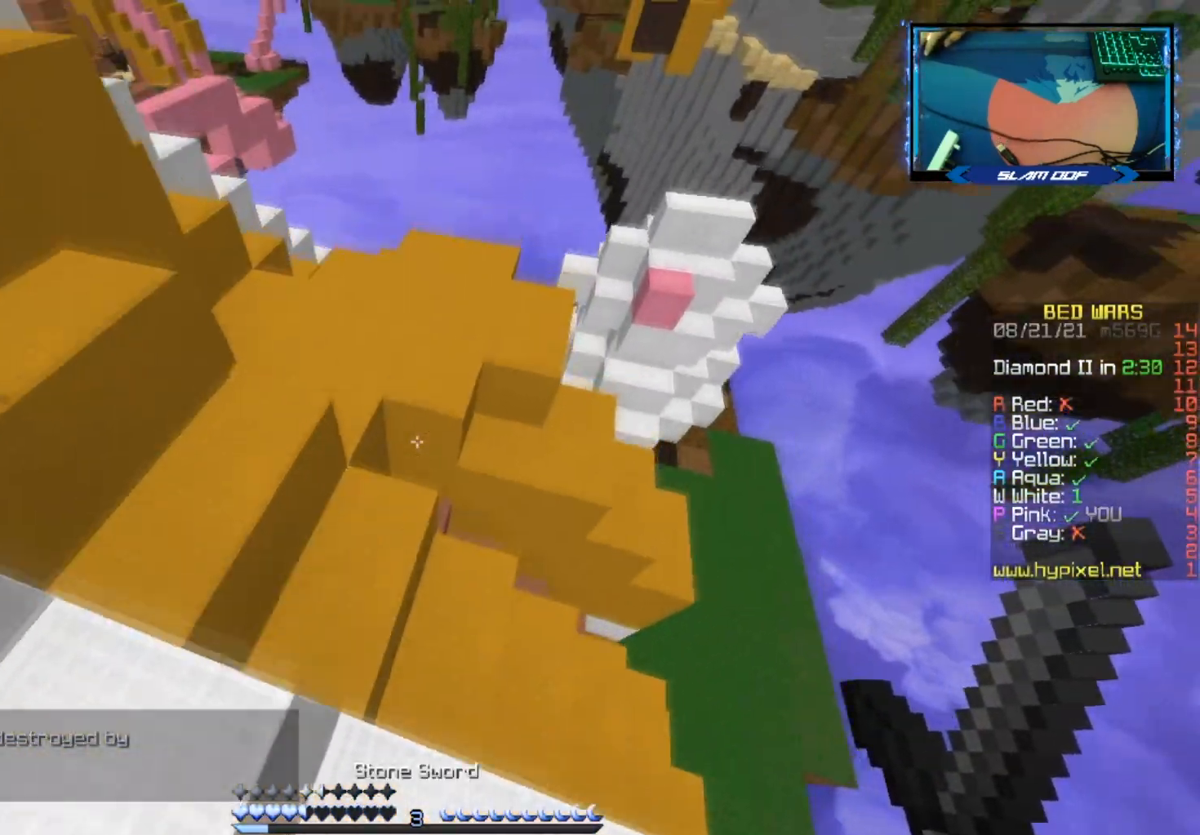
{"keys": ["space", "w"], "mouse": [], "events": [[50, "a", "down"], [50, "space", "up"], [67, "d", "up"], [317, "w", "up"], [400, "a", "up"], [450, "w", "down"], [467, "space", "down"]]}
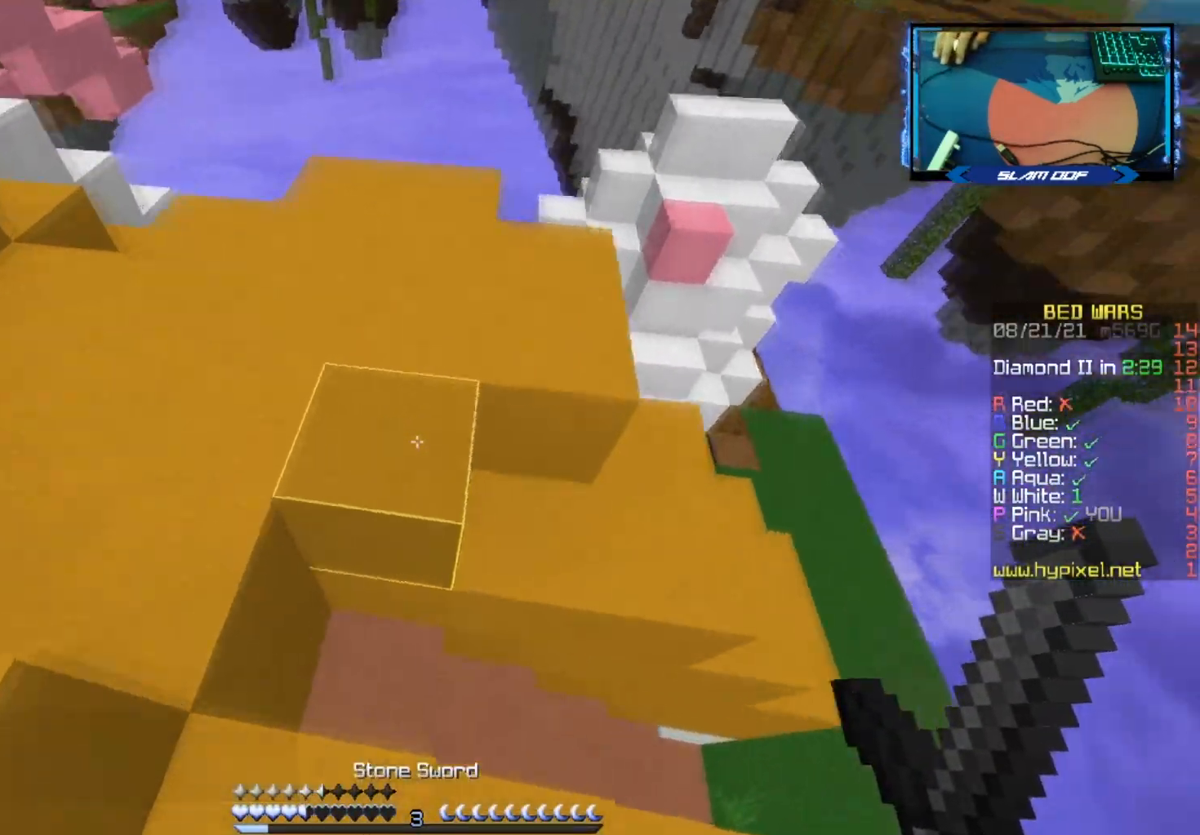
{"keys": ["d", "w"], "mouse": [], "events": [[300, "d", "down"], [417, "space", "up"]]}
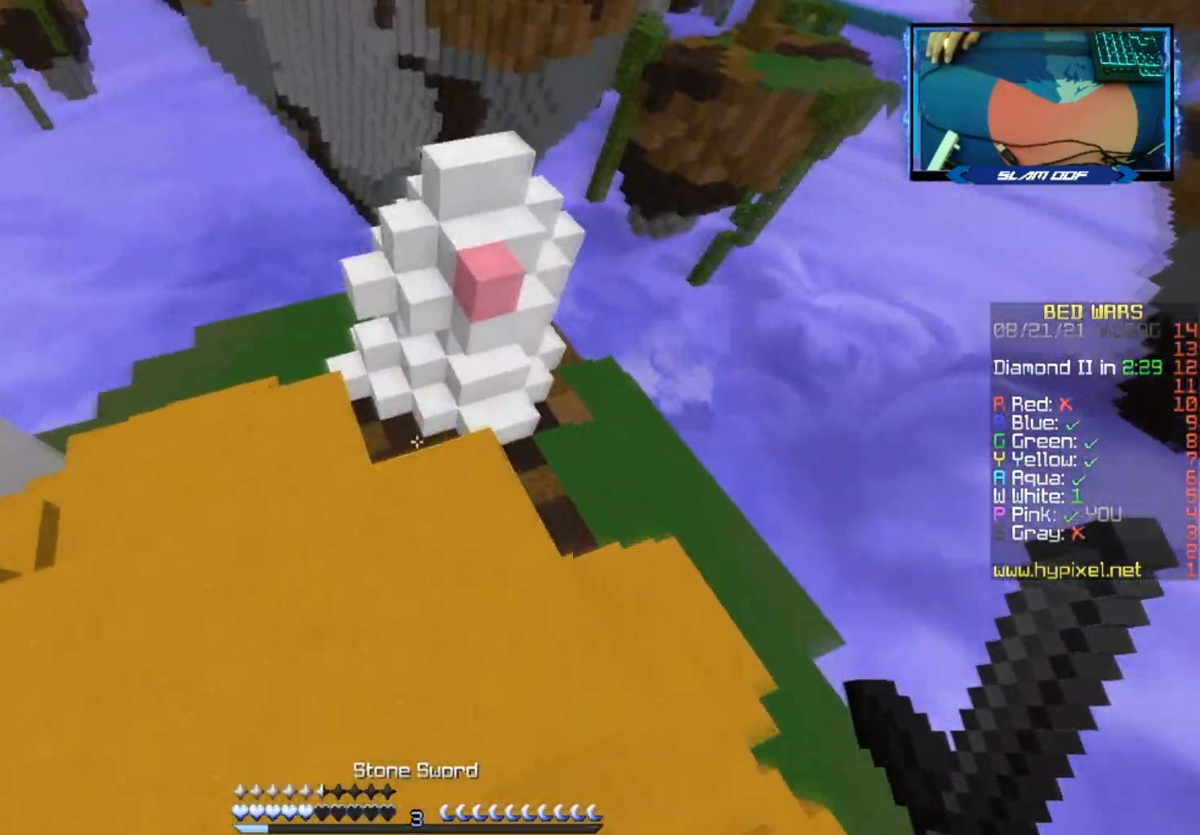
{"keys": ["w"], "mouse": [], "events": [[17, "w", "up"], [67, "d", "up"], [83, "a", "down"], [217, "w", "down"], [367, "a", "up"]]}
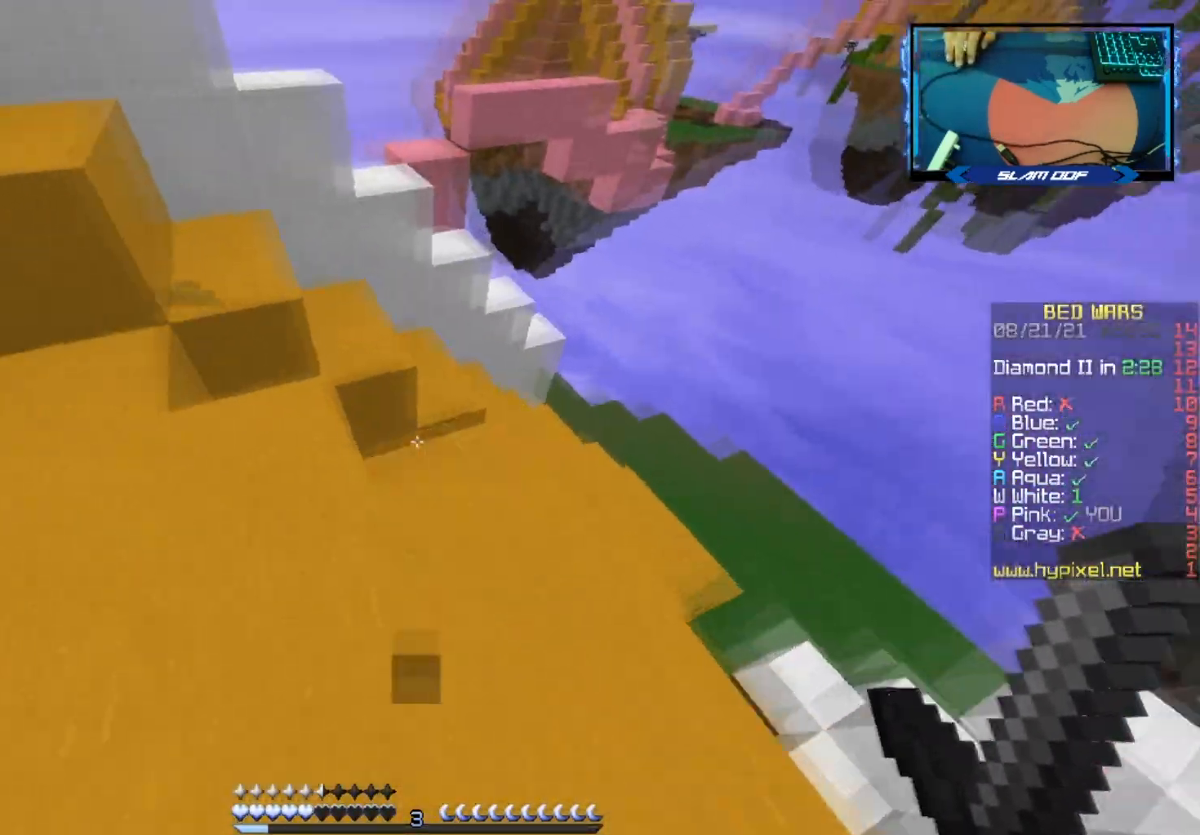
{"keys": ["w"], "mouse": [], "events": [[317, "space", "down"], [500, "space", "up"]]}
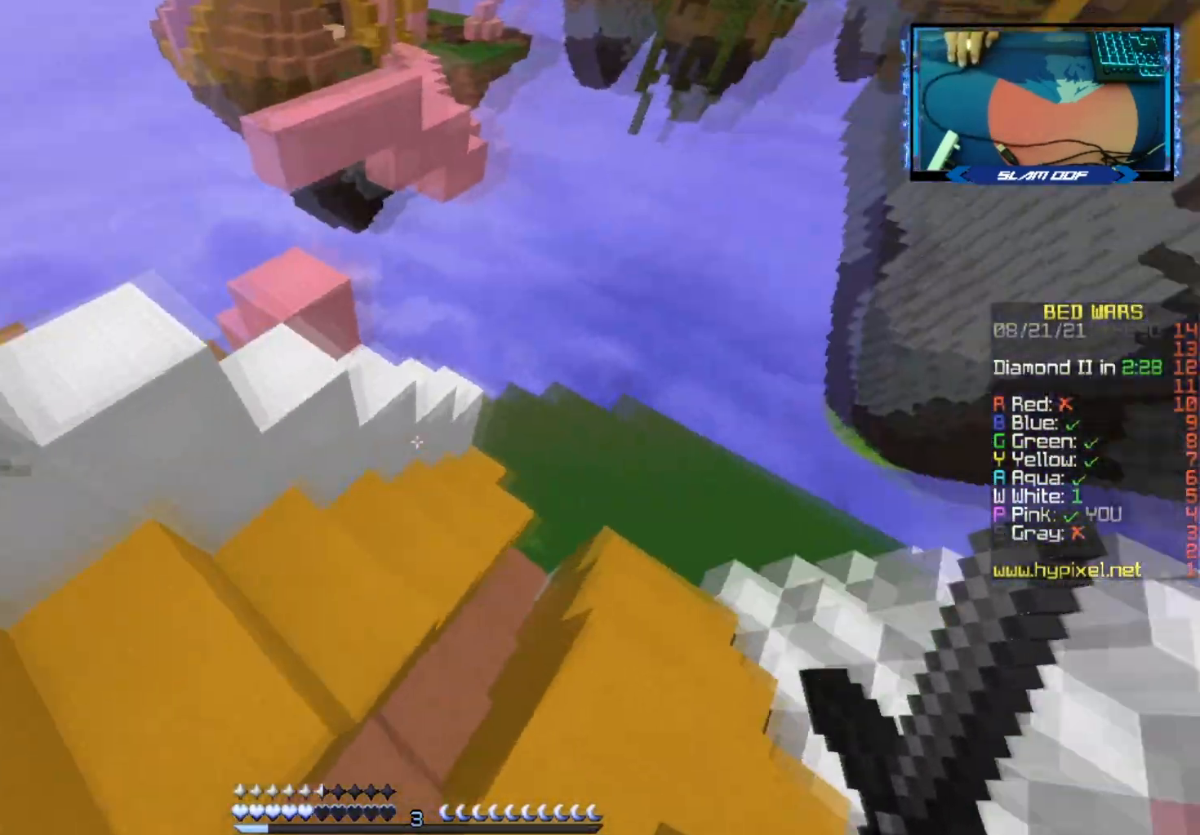
{"keys": ["a", "w"], "mouse": [], "events": [[67, "w", "up"], [217, "d", "down"], [333, "w", "down"], [400, "d", "up"], [450, "a", "down"]]}
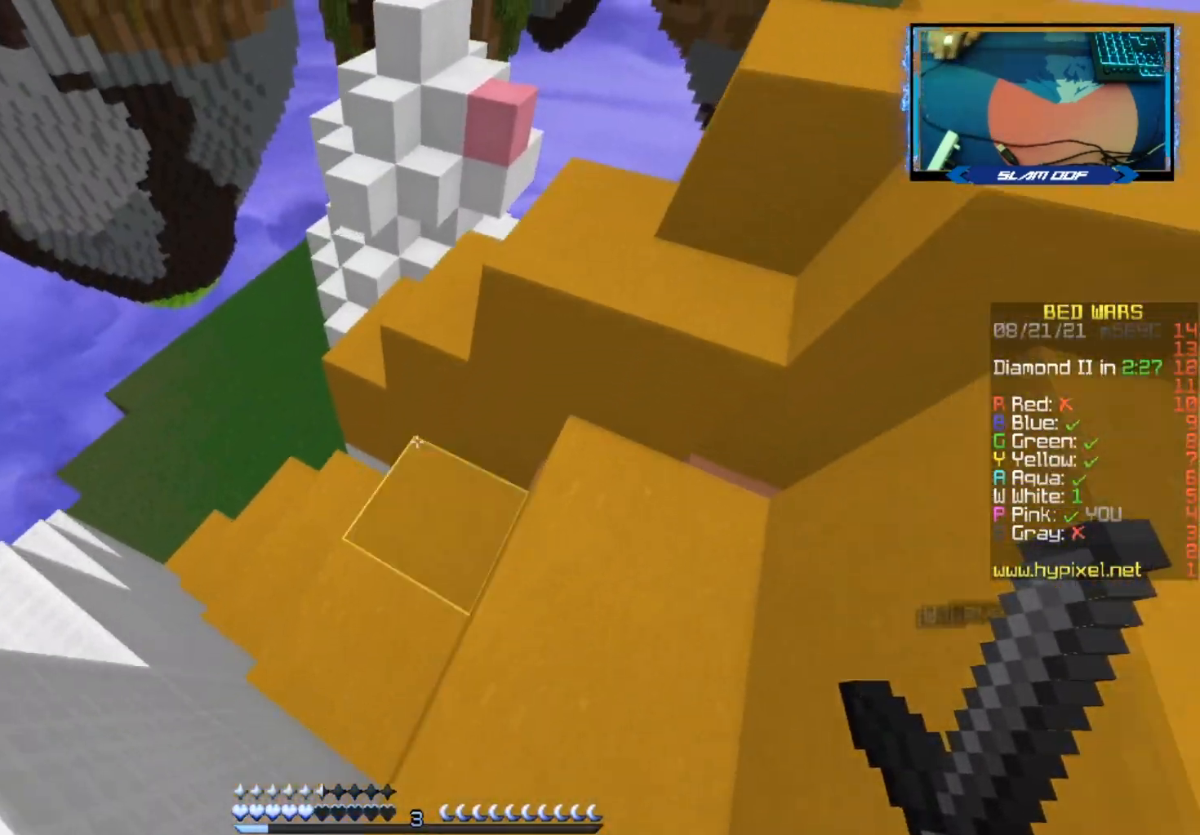
{"keys": ["a"], "mouse": [], "events": [[167, "a", "up"], [250, "a", "down"], [467, "w", "up"]]}
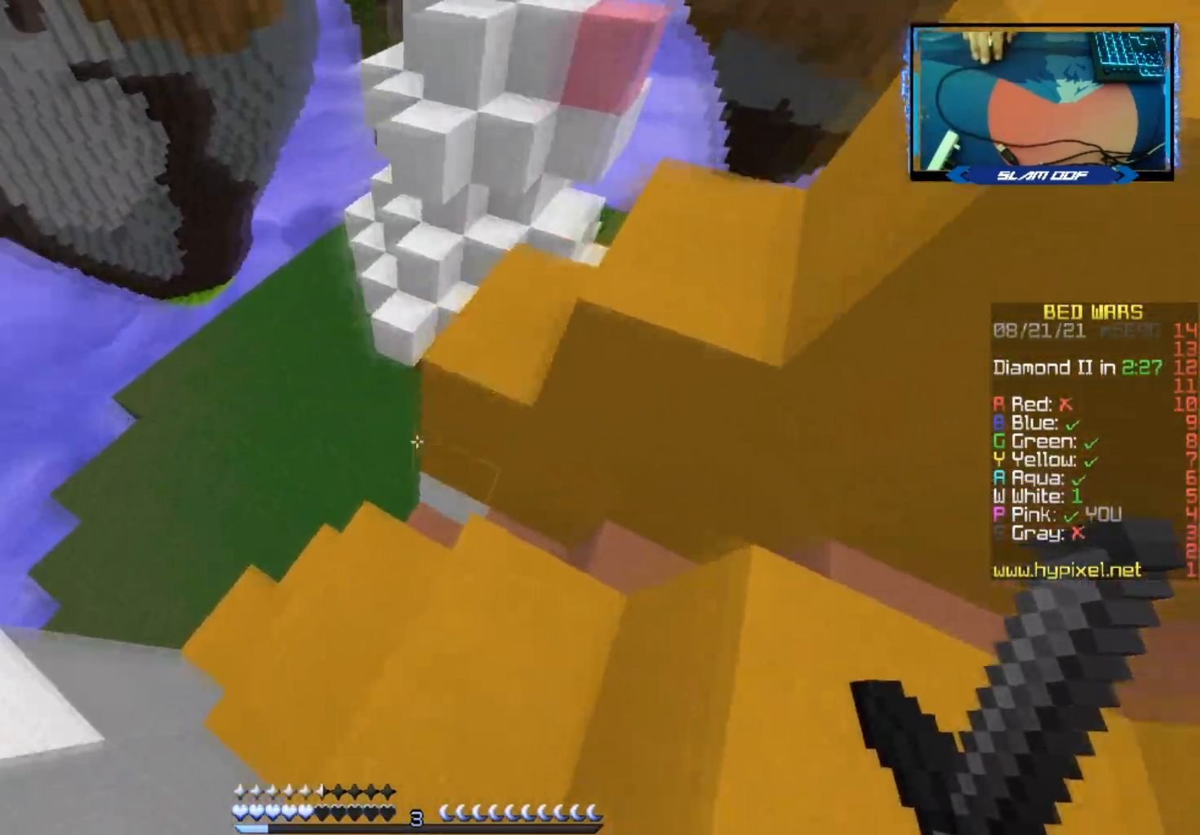
{"keys": ["w"], "mouse": [], "events": [[133, "a", "up"], [233, "w", "down"]]}
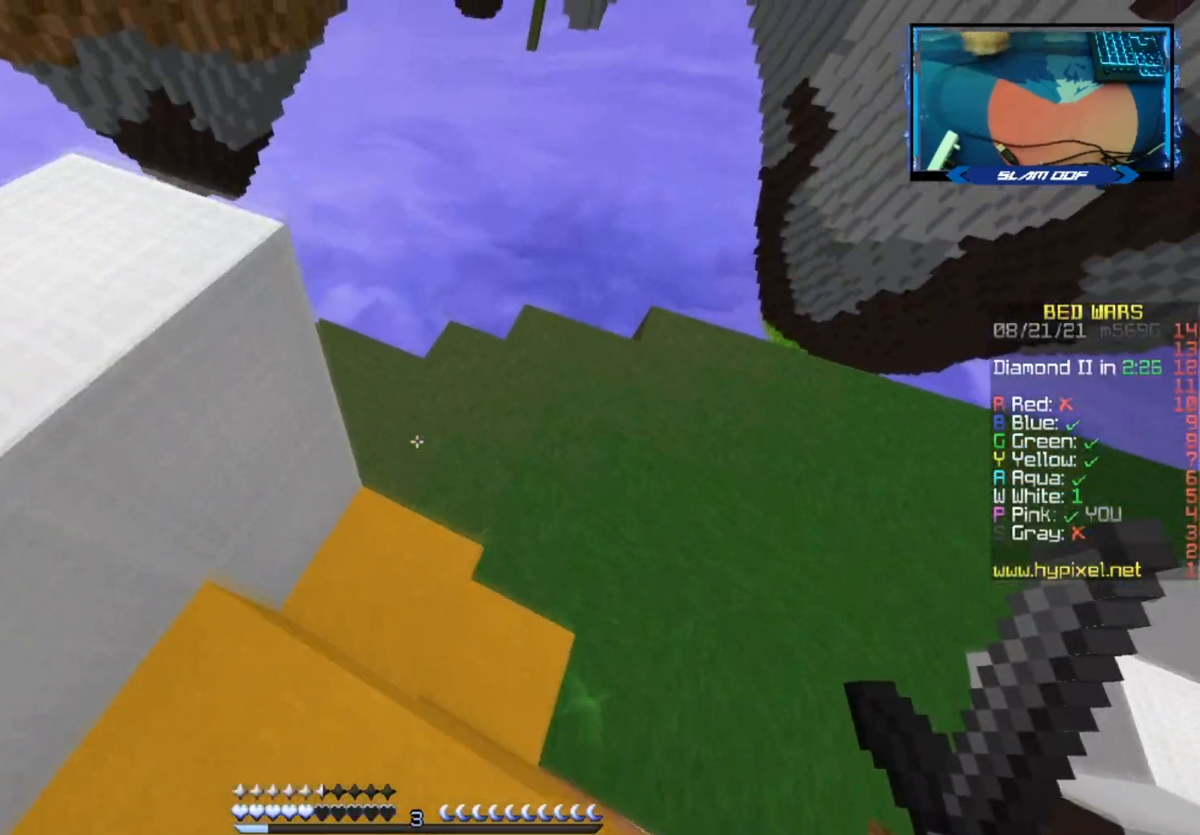
{"keys": ["d", "w"], "mouse": [], "events": [[67, "d", "down"]]}
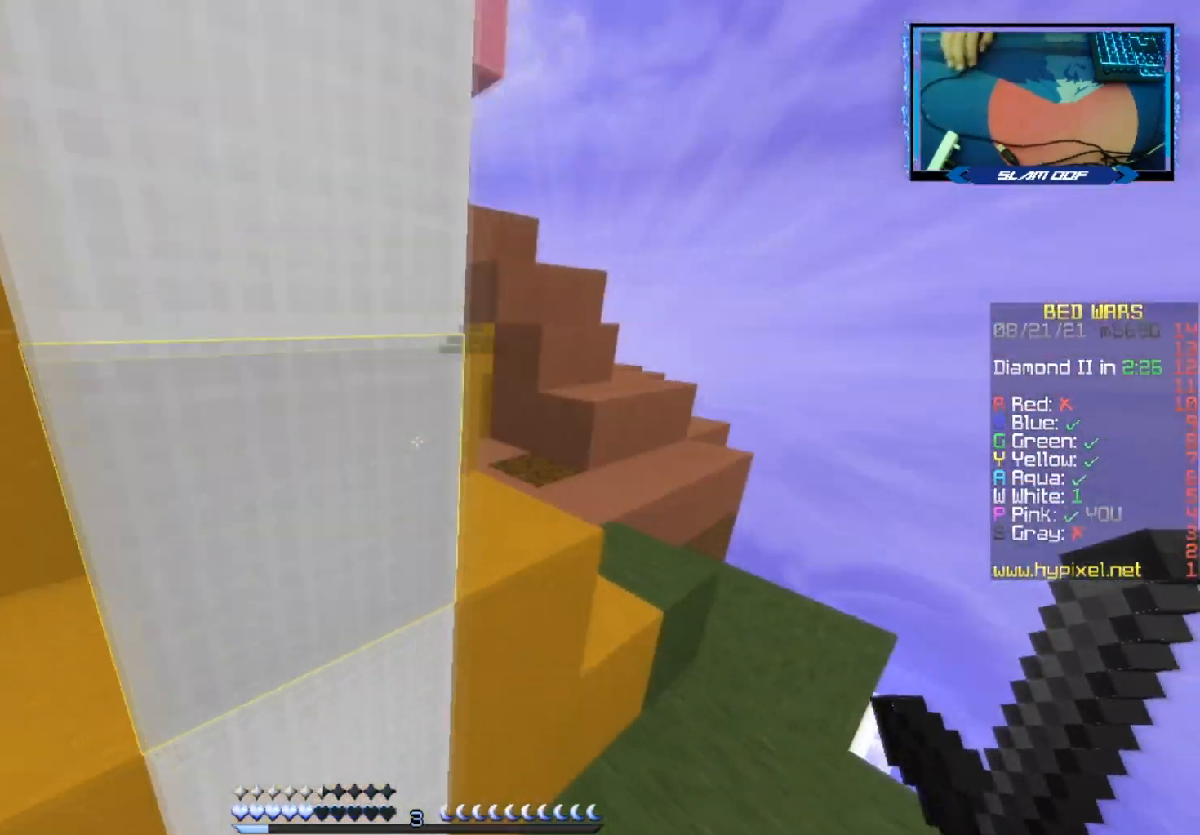
{"keys": ["d", "space", "w"], "mouse": [], "events": [[417, "space", "down"]]}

> [Task goal]
All entries above must be duplicated exactly; please omit any picture they hold.

> [Response to this exercise]
{"keys": ["space", "w"], "mouse": [], "events": [[50, "a", "down"], [50, "space", "up"], [67, "d", "up"], [317, "w", "up"], [400, "a", "up"], [450, "w", "down"], [467, "space", "down"]]}
{"keys": ["d", "w"], "mouse": [], "events": [[300, "d", "down"], [417, "space", "up"]]}
{"keys": ["w"], "mouse": [], "events": [[17, "w", "up"], [67, "d", "up"], [83, "a", "down"], [217, "w", "down"], [367, "a", "up"]]}
{"keys": ["w"], "mouse": [], "events": [[317, "space", "down"], [500, "space", "up"]]}
{"keys": ["a", "w"], "mouse": [], "events": [[67, "w", "up"], [217, "d", "down"], [333, "w", "down"], [400, "d", "up"], [450, "a", "down"]]}
{"keys": ["a"], "mouse": [], "events": [[167, "a", "up"], [250, "a", "down"], [467, "w", "up"]]}
{"keys": ["w"], "mouse": [], "events": [[133, "a", "up"], [233, "w", "down"]]}
{"keys": ["d", "w"], "mouse": [], "events": [[67, "d", "down"]]}
{"keys": ["d", "space", "w"], "mouse": [], "events": [[417, "space", "down"]]}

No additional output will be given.